Certains accommodements religieux ont déjà été rejetés par les sociétés occidentales parce qu’ils violent directement la liberté ou l’intégrité physique des individus. Mentionnons les mariages forcés, la polygamie (illégale, mais tolérée au Canada), les mutilations génitales féminines et les crimes d’honneur. Lapider la femme adultère et couper la main du voleur n’ont heureusement cours que dans certains pays soutenant un islamisme radical.
Par ailleurs, récemment, le Conseil des droits de l’homme de l’ONU adoptait une résolution présentée par la Conférence islamique mondiale et condamnant la diffamation des religions. Dans certains pays islamiques, la diffamation de l’islam, le blasphème et l’apostasie sont considérés comme des crimes passibles de la peine de mort. La liberté de conscience n’y est sûrement pas défendue.
Modèles variables
Les deux questions examinées diffèrent donc par leur complexité et leur prédictibilité. Une prévision astrologique claire peut être facilement vérifiée – même si les astrologues se contredisent, même si le mécanisme opérationnel demeure confus. Un tel cafouillage signale d’ailleurs des fondements chancelants. L’objectif demeure clair et atteignable : confirmer ou infirmer la prévision en la comparant aux faits reconnus par tous dans un processus de vérification objective.
D’autre part, l’interdiction du port du voile islamique dans des institutions publiques fait appel à des situations complexes aux conséquences difficilement prévisibles. D’abord, elle oppose des droits différents réclamés par divers groupes, entre autres le droit de s’exprimer librement et le droit à l’égalité des personnes. De plus, la réalité du niveau de transgression de ces droits est contestable.
La musulmane se voile-t-elle volontairement ou obéit-elle à certaines pressions sociales provenant de sa communauté ? Celles qui ont été persécutées pour ne pas l’avoir porté témoigneront des pressions exercées. D’autres se voilent sans doute par choix religieux et parce qu’elles veulent appartenir à cette communauté. De plus, même si seule la femme se trouve obligée de porter le voile, il n’en découle pas nécessairement, dans un contexte occidental, qu’elle ne puisse parler et agir avec autant de liberté que l’homme.

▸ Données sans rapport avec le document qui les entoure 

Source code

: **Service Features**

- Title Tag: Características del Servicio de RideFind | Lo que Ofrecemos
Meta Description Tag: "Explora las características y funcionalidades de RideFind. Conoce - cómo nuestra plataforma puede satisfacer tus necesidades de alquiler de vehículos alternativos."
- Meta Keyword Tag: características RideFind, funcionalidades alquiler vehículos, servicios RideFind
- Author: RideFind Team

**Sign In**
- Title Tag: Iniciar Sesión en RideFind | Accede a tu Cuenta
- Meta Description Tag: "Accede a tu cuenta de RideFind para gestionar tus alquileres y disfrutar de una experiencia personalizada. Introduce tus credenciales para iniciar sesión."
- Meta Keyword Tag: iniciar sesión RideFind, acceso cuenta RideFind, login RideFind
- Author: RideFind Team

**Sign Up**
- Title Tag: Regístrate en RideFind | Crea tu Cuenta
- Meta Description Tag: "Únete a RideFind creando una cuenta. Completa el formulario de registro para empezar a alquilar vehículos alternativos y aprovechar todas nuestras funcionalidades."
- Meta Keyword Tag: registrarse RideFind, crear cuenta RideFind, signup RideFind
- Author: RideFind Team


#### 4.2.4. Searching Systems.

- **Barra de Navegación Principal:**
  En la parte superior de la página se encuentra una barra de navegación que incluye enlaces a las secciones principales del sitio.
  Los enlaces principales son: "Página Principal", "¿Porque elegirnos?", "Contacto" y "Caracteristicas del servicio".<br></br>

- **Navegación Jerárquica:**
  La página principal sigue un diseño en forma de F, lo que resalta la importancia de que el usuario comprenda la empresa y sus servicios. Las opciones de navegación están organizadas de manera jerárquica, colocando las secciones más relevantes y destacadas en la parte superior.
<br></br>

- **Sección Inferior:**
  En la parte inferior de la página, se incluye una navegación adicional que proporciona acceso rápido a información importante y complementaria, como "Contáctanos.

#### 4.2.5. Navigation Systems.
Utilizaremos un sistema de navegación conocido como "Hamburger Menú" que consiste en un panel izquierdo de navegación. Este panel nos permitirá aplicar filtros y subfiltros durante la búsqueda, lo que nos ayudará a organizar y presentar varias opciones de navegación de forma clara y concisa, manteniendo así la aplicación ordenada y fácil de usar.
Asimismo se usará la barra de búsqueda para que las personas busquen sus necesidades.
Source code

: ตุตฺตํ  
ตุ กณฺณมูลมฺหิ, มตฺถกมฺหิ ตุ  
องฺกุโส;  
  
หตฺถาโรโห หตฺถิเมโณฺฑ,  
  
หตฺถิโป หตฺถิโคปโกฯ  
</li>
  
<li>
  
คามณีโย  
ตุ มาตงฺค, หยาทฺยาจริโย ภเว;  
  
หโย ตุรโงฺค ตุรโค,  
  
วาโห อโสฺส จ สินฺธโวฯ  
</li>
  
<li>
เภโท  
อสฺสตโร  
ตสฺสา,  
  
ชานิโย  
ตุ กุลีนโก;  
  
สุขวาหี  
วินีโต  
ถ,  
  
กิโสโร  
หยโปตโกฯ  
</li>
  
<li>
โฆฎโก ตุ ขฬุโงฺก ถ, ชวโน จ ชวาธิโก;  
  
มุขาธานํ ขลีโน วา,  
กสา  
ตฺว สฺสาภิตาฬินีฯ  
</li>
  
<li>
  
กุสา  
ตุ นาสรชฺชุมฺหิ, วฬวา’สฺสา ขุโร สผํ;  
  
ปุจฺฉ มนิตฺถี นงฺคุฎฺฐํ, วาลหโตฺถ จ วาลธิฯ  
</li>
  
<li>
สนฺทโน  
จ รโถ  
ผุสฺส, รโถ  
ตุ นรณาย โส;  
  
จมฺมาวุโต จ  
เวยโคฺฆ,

Les répercussions d’une politique d’interdiction de signes religieux ostentatoires dans les institutions publiques sont difficiles à prévoir puisqu’elles dépendent des réactions de différents groupes religieux. On ne peut même pas se fier à ce qui s’est passé dans d’autres sociétés lors de l’instauration de politiques semblables, car leur composition ethnique et leur histoire diffèrent grandement de la nôtre.
Conclusions
Dans le cas de l’astrologie, la vérification des prétentions avancées s’est avérée un objectif bien défini. Il a suffi de les comparer à une réalité connue pour déterminer leur fausseté. Des théories physiques bien établies ont soutenu cette conclusion. Des vérifications statistiques ont confirmé ces résultats négatifs. La simplification a réussi.
Par contre, la laïcité des institutions publiques s’est révélée un objectif complexe qui pourrait être atteint de multiples façons, dépendant de visions particulières de la laïcité. Les conséquences appréhendées de différentes politiques, souvent exclusives, sont nombreuses, entremêlées et largement incertaines. Par exemple, l’interdiction du port du voile dans les institutions publiques (comme de tout autre signe religieux ostentatoire) affecte les droits et libertés des individus de façons difficilement conciliables. Gardons-nous de trop simplifier.
Notes
1. Défi Sceptique – dossier no 34.
2. Métaétude : DEAN, Geoffrey et Ivan W. KELLY. Is Astrology Relevant to Consciousness and Psi? http://www.imprint.co.uk/pdf/Dean.pdf.
3. Référence : Colloque Le Québec en quête de laïcité, organisé par Normand Baillargeon (UQAM) et la revue À bâbord !, le 22 janvier 2010.